The two dressed in loose, skimpy, flowy clothes because of their environment’s heat, Mescal matches Ronan sweat droplet for sweat droplet, his Junior an impulsive and stubborn man striving to get closer to Henrietta at the very moment he’s planning to leave. Together, they’re a vibrant, vigorous pair—sad, angry and despondent—and in some of Davis’ numerous scenes of the duo wandering and frolicking through the sun-singed, windswept desert plains, the film channels a bit of Bernardo Bertolucci’s The Sweltering Sky with a dash of Terrence Malick’s Days of Heaven thrown in for good measure.

Aaron Pierre in Foe
Amazon Studios

Evocatively shot by Mátyás Erdély and scored by Oliver Coates, Park Jiha and Agnes Obel, Foe has atmosphere to spare.
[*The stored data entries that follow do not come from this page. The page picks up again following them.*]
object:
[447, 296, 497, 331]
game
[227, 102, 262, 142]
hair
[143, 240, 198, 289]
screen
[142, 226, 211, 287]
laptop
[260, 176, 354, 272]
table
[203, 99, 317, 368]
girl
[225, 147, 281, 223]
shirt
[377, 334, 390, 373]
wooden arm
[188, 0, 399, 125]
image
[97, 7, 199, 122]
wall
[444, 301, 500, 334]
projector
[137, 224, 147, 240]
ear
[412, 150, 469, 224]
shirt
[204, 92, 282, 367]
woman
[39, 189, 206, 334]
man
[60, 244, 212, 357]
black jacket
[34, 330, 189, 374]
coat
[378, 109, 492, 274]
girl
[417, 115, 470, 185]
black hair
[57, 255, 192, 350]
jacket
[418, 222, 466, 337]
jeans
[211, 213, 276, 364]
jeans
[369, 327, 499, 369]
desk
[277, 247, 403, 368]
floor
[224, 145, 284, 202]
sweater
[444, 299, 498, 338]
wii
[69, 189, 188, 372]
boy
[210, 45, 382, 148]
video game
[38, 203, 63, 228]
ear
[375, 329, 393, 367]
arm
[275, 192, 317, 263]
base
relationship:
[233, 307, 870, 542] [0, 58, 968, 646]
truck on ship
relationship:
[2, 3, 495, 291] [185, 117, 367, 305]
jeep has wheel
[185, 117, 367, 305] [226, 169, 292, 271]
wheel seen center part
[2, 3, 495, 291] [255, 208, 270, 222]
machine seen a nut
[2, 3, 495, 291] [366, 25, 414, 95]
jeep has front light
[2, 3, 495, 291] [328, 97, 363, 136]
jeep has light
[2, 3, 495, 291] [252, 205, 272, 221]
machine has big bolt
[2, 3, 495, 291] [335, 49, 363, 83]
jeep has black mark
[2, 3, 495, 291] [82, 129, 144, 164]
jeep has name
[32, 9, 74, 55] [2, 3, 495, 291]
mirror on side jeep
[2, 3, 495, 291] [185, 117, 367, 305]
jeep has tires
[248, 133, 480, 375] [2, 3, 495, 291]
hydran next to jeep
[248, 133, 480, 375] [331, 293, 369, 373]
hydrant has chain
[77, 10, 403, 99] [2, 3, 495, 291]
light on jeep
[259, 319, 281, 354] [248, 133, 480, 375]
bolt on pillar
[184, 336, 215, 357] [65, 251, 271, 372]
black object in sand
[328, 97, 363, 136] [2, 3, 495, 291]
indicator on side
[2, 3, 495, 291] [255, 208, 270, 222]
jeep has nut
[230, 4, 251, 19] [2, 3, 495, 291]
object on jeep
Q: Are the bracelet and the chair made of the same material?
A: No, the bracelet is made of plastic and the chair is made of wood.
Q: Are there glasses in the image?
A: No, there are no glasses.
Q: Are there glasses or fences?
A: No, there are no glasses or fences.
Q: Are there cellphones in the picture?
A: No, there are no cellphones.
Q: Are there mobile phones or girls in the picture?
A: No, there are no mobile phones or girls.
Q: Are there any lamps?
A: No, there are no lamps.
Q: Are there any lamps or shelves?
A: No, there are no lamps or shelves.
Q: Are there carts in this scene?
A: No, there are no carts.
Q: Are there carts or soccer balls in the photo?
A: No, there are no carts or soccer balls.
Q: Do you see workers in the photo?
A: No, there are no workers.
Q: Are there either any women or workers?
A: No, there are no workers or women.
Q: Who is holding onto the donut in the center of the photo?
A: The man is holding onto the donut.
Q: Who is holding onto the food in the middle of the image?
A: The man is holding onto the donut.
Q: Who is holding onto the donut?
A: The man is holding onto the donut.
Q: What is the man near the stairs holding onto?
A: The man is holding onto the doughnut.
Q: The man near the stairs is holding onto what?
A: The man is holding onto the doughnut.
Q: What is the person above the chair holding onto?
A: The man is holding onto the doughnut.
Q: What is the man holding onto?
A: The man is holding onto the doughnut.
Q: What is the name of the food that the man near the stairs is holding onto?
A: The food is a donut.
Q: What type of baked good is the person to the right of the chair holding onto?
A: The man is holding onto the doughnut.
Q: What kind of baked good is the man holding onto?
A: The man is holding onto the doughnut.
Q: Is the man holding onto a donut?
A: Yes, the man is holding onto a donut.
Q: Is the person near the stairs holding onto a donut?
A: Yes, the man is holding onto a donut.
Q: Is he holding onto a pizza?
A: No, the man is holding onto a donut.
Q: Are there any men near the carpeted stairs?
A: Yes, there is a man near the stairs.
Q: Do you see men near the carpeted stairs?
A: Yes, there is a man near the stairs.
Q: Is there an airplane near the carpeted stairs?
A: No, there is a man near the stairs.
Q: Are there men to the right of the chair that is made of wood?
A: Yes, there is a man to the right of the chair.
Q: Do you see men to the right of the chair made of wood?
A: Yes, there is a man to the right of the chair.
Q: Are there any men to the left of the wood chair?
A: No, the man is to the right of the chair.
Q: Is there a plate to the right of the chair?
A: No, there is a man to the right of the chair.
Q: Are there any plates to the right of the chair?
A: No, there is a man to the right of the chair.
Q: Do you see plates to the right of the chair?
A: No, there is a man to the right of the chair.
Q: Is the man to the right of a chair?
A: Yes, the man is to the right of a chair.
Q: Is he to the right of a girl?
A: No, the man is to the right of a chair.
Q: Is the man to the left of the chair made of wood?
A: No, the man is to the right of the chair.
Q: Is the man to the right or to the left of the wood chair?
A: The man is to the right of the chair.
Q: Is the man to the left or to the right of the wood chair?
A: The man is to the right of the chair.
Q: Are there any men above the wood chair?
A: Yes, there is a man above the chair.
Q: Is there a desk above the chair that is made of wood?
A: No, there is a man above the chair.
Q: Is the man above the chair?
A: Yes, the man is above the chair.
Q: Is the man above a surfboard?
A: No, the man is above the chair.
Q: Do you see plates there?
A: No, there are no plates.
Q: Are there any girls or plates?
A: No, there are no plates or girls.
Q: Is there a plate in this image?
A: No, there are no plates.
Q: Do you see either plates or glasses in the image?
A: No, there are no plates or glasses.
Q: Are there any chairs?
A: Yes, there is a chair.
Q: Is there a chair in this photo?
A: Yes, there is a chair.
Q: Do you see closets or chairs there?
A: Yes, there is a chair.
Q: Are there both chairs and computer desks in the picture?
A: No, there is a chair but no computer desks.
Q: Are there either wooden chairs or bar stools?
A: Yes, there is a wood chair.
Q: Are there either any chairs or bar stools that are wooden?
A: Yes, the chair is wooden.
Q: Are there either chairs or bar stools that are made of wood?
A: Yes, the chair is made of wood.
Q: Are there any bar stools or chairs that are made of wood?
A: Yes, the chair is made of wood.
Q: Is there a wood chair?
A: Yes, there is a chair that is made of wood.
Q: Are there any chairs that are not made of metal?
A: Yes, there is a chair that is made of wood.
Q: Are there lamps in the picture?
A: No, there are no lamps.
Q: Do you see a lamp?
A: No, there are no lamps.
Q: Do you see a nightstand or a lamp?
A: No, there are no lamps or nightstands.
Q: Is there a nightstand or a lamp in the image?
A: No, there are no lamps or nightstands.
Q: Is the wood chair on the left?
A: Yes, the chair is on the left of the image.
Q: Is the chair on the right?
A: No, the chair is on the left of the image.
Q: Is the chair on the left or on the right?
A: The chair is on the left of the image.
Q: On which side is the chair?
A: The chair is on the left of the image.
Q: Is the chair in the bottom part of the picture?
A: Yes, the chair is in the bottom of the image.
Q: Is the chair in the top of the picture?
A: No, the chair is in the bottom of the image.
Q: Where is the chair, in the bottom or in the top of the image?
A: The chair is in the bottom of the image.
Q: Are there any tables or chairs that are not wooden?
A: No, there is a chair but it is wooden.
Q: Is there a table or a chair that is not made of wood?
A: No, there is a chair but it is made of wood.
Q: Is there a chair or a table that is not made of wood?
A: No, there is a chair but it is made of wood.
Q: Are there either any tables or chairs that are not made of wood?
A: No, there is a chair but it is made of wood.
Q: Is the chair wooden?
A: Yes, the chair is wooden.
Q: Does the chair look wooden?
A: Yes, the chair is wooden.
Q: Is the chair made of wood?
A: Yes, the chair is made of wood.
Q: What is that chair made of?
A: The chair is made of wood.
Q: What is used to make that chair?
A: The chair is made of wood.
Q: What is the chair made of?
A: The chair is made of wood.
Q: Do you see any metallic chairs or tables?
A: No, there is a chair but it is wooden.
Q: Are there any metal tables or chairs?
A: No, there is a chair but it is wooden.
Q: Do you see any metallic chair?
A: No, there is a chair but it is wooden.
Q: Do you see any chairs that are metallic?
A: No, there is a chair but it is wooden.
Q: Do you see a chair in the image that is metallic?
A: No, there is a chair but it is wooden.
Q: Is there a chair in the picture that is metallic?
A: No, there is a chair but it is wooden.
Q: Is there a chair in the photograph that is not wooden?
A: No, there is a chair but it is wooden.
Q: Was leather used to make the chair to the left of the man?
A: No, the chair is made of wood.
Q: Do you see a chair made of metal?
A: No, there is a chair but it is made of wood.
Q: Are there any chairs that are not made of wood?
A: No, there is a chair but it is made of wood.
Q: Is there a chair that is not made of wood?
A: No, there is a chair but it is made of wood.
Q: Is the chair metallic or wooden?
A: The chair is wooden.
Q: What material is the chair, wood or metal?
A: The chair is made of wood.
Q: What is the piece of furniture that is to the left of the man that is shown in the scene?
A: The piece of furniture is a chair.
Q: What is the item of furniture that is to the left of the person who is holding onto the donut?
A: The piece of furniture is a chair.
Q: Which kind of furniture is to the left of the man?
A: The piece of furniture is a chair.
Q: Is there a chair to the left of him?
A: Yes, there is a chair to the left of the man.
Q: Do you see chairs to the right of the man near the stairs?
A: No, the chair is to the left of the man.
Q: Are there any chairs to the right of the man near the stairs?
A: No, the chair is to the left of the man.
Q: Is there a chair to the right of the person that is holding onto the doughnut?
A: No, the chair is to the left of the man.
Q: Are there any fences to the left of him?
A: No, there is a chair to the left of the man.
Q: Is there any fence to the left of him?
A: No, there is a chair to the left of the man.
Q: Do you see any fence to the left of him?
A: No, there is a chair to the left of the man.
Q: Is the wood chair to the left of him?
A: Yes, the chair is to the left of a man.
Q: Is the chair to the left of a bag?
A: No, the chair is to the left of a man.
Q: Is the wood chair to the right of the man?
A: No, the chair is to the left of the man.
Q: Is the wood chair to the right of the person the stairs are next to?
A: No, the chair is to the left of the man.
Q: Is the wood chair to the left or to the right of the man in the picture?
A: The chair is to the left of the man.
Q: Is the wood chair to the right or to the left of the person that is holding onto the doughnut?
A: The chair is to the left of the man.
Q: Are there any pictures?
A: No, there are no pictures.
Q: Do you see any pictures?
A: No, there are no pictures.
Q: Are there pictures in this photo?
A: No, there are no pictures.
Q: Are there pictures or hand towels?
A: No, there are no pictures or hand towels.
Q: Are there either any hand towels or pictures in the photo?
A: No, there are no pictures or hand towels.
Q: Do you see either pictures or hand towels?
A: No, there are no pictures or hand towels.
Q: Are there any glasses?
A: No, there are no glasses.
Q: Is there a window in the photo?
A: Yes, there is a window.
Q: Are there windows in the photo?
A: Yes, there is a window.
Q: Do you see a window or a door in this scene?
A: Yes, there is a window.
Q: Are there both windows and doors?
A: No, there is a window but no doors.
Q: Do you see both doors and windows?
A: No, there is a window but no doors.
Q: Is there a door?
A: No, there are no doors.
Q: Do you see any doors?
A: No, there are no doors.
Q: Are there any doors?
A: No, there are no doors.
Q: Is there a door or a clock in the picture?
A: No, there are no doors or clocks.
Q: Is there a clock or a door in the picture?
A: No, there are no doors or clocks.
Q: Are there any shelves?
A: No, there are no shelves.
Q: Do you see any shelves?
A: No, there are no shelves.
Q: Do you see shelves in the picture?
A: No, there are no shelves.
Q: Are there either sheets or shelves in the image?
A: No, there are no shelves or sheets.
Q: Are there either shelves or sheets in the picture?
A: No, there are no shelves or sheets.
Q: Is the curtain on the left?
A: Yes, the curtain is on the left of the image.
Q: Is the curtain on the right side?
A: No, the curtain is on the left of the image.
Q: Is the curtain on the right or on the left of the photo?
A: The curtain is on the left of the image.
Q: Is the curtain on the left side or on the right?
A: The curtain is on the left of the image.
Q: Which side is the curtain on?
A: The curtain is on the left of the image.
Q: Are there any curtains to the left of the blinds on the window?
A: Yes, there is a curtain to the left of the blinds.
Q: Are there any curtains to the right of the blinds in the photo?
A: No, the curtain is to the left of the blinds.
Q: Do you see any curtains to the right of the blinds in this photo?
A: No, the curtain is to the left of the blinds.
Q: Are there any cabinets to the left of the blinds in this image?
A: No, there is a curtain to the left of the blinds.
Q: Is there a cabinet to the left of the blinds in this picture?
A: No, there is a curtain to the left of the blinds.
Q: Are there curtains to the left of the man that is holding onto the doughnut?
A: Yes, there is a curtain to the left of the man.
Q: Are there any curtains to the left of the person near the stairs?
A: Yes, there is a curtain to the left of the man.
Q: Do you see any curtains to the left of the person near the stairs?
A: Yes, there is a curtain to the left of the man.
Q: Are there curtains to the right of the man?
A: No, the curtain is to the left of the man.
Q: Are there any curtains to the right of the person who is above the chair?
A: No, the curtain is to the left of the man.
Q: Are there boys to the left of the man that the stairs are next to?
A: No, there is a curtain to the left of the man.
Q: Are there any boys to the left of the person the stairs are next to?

Alas, it ultimately doesn’t know what to do with it, and resorts to leaning into (oft-nude) Mescal’s histrionics. Let off the proverbial leash in the film’s second half, the leading man goes overboard, wailing, fuming, cackling, and furiously punching walls, but the more energy he exerts, the less Junior feels genuine, and not in an intentional way. Issues regarding artificial intelligence, amour, completeness, rebirth and fresh starts are all fundamental to Davis and Reid’s tale, yet the director’s oblique plotting grows wearisome and his final act’s drama frequently verges on the laughable—and, in its big-revelation scene, tips over into it, after which a prolonged coda reveals that the entire affair is about becoming real via the synthetic.

While Ronan and Mescal are charismatic throughout, their individual and joint magnetism only takes the proceedings so far. Its late melodrama overcooked and self-conscious, Foe proves to be its own worst enemy.